---
id: "action-design-intuitive-ux"
type: "action-item"
source_timestamps: ["§ Design Products with Different Literacy Levels in Mind"]
tags: ["ux-design", "product-development"]
related: ["entity-chatgpt", "framework-literacy-tailored-ai-strategy"]
action: "Prioritize simplicity, clarity, and guided onboarding in UX design rather than complex controls and maximum autonomy."
outcome: "Increased accessibility and user retention among the highly receptive low-literacy demographic."
speakers: ["Chiara Longoni", "Gil Appel", "Stephanie M. Tully"]
sources: ["adoption"]
sourceVaultSlug: "hbr-seg-adoption"
originDay: 9
articleStem: "hbr-edu-39-understanding-ai-not-embrace"
sourceUrl: "https://hbr.org/2025/07/why-understanding-ai-doesnt-necessarily-lead-people-to-embrace-it"
sourceTitle: "Why Understanding AI Doesn’t Necessarily Lead People to Embrace It"
---
# Design Intuitive UX for Low Literacy

**Action:** Prioritize simplicity, clarity, and guided onboarding in UX design rather than complex controls and maximum autonomy.

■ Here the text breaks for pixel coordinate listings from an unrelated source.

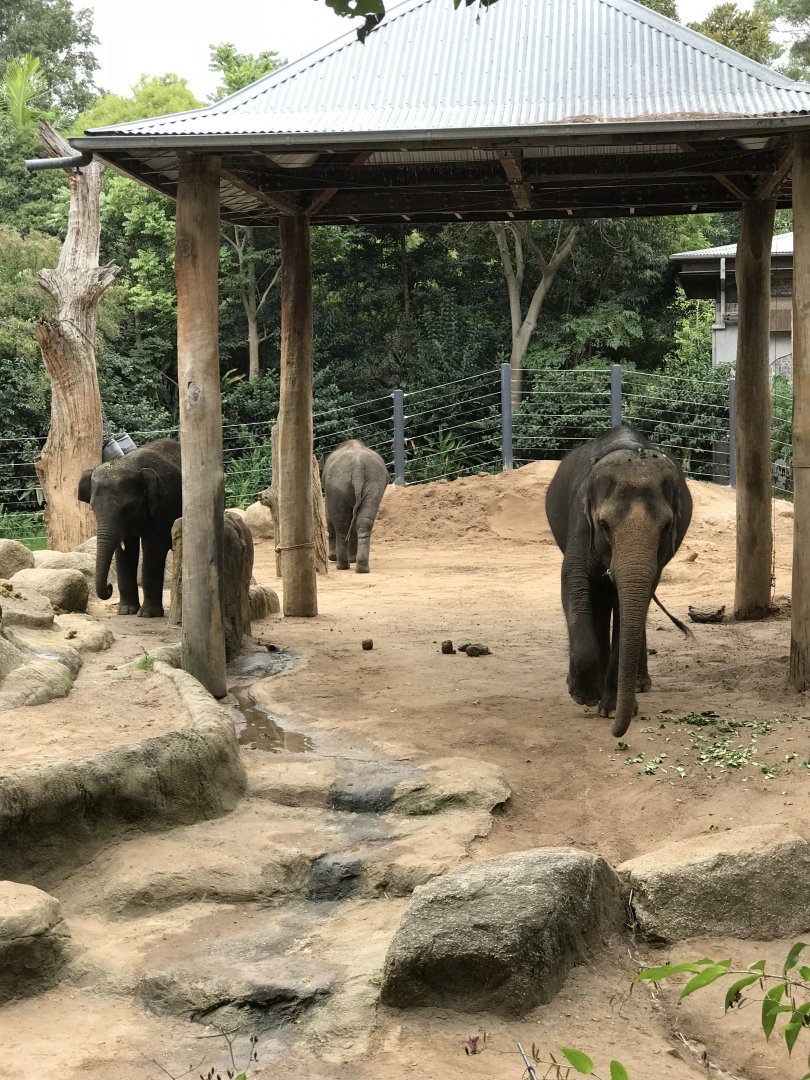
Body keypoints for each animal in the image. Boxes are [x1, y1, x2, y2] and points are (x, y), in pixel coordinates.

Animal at [77, 438, 182, 617]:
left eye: (128, 508)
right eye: (92, 508)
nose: (109, 587)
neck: (132, 463)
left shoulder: (165, 503)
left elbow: (154, 547)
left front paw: (147, 614)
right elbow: (126, 551)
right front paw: (126, 611)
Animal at [321, 440, 389, 573]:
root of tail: (358, 466)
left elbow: (329, 516)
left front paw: (332, 557)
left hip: (337, 485)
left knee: (341, 525)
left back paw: (342, 566)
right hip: (374, 484)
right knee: (364, 522)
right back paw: (361, 568)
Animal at [544, 425, 692, 738]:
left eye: (666, 527)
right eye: (603, 525)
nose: (616, 731)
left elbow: (635, 601)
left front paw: (611, 708)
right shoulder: (581, 523)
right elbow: (574, 582)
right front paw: (585, 695)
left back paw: (638, 685)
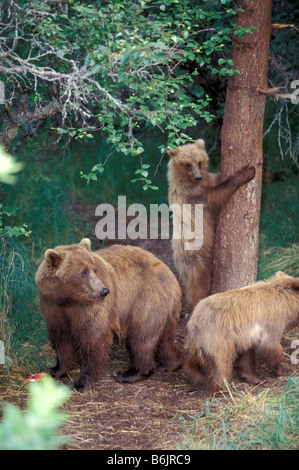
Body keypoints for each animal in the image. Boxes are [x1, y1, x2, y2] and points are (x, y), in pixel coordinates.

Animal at [35, 239, 183, 392]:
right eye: (83, 273)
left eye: (93, 270)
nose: (104, 291)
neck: (68, 299)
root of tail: (170, 274)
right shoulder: (52, 305)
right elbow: (61, 338)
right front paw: (54, 370)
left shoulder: (89, 309)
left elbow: (93, 337)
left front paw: (81, 383)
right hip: (164, 309)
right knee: (165, 339)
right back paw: (168, 364)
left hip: (145, 300)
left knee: (140, 337)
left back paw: (128, 373)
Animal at [169, 139, 255, 308]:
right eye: (187, 164)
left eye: (199, 162)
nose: (197, 177)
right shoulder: (195, 195)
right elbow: (217, 195)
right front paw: (244, 173)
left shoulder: (207, 181)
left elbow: (216, 180)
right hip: (194, 257)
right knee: (199, 282)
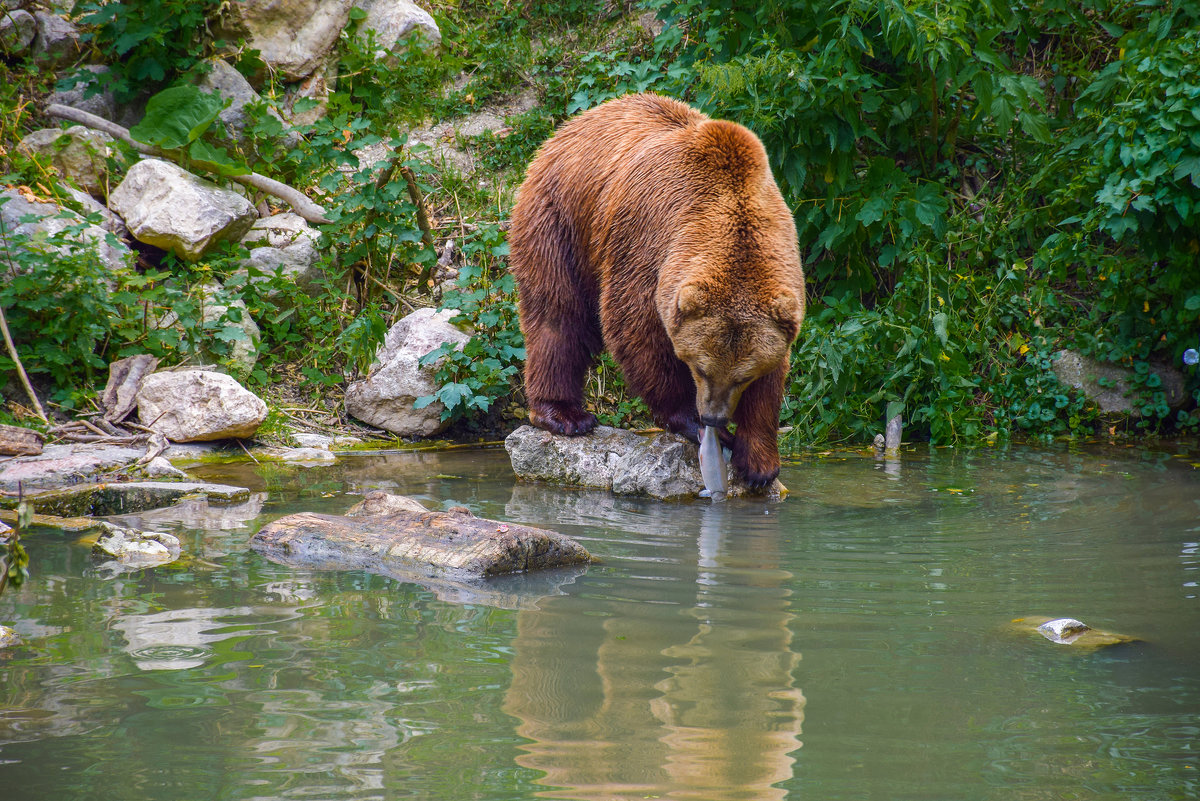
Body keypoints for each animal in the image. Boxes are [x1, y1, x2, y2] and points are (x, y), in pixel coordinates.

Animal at [508, 90, 806, 484]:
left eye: (743, 375)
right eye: (700, 367)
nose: (713, 417)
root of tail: (570, 125)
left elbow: (772, 380)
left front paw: (758, 461)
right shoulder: (648, 241)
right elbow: (637, 329)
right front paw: (689, 420)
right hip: (560, 219)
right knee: (558, 315)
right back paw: (564, 415)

**Detail:** Do not assume users want maximum autonomy, complex controls, or sophisticated UX. The majority want simplicity, clarity, and guided onboarding. Design interfaces that are highly accessible to everyday users — the approach that made [[entity-chatgpt-d39]] succeed (success driven by accessible UX more than back-end sophistication). This is Step 4 of the [[framework-literacy-tailored-ai-strategy]].

**Outcome:** Increased accessibility and user retention among the highly receptive low-literacy demographic.

> **Enrichment:** Consistent with the **Technology Acceptance Model** — *perceived ease of use* is a primary adoption driver, so intuitive UX serves both low-literacy awe and high-literacy pragmatism.